I've written a miniature proxy module in Python 3 to simply sit between my browser and the web. My goal is to merely proxy the traffic going back and forth. One behavior of the program is to save the website responses I get in a local directory.
Everything works the way I expect, except for the simple fact that using socket.recv() in a loop seems to never yield the blank bytes object implied in the examples provided in the docs. Virtually every online example talks about the blank string coming through the socket when the server closes it.
My assumption is that something is going on via the keep-alive header, where the remote server never closes the socket unless its own timeout threshold is reached. Is this correct? If so, how on earth am I to detect when a payload is finished being sent? Observing that received data is smaller than my declared chunk size does not work at all, due to the way TCP functions.

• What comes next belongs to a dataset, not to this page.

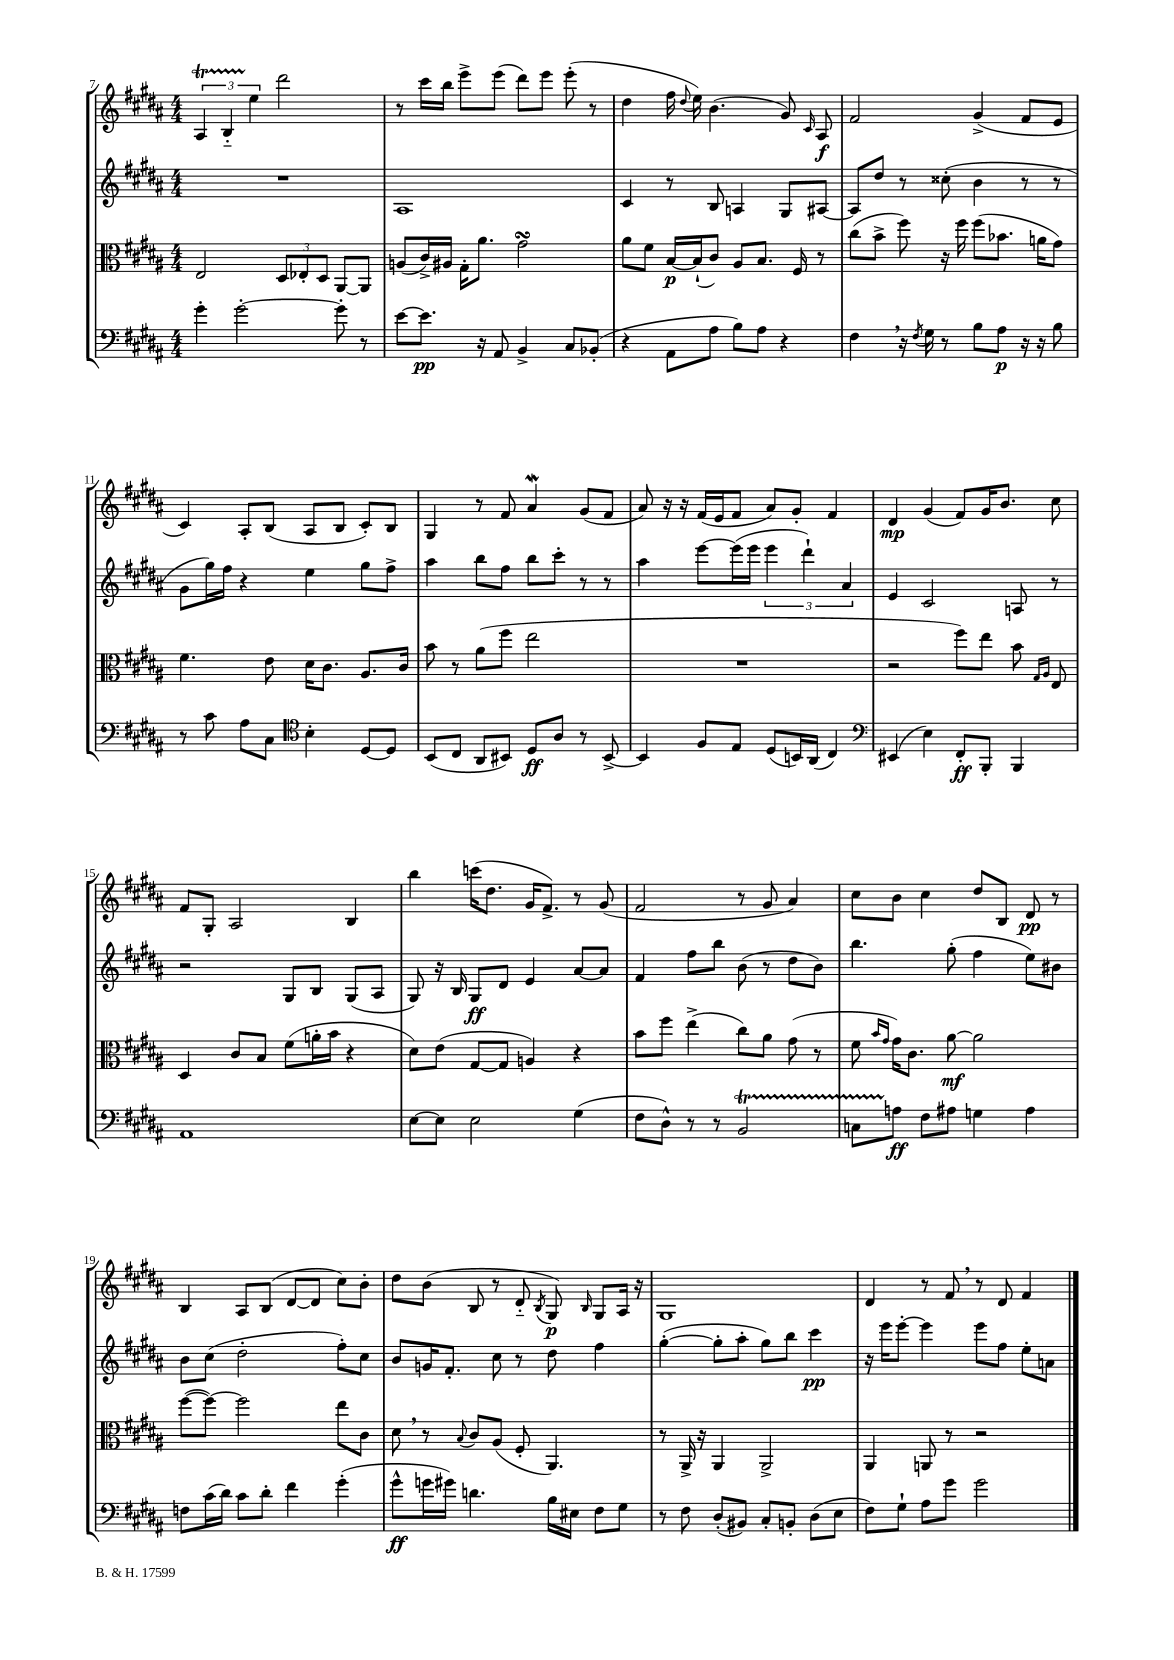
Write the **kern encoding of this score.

To demonstrate, the following code opens a socket at an image file on Google's web server. I copied the actual request string from my browser's own requests. Running the code (remember, Python 3!) shows that binary image data is received to completion, but then the code never is capable of hitting the break statement. Only when the server closes the socket (after some 3 minutes of idle time) does this code actually reach the print command at the end of the file.
How on earth does one get around this? My goal is to not modify the behavior of my browser's requests—I don't want to have to set the keep-alive header to false or something gaudy like that. Is the answer to use some ugly timeouts (via socket.settimeout())? Seems laughable, but I don't know what else could be done.
Thanks in advance.
import socket
remote_host = 'www.google.com'
remote_port = 80
remote_socket = socket.socket(socket.AF_INET, socket.SOCK_STREAM)
remote_socket.connect((remote_host, remote_port))
remote_socket.sendall(b'GET http://www.google.com/images/logos/ps_logo2a_cp.png HTTP/1.1\r\nHost: www.google.com\r\nCache-Control: max-age=0\r\nPragma: no-cache\r\nUser-Agent: Mozilla/5.0 (Macintosh; Intel Mac OS X 10_7_0) AppleWebKit/535.1 (KHTML, like Gecko) Chrome/14.0.794.0 Safari/535.1\r\nAccept: text/html,application/xhtml+xml,application/xml;q=0.9,*/*;q=0.8\r\nAccept-Encoding: gzip,deflate,sdch\r\nAccept-Language: en-US,en;q=0.8\r\nAccept-Charset: ISO-8859-1,utf-8;q=0.7,*;q=0.3\r\n\r\n')
content = b''
while True:
msg = remote_socket.recv(1024)
if not msg:
break
print(msg)
content += msg
print("DONE: %d" % len(content))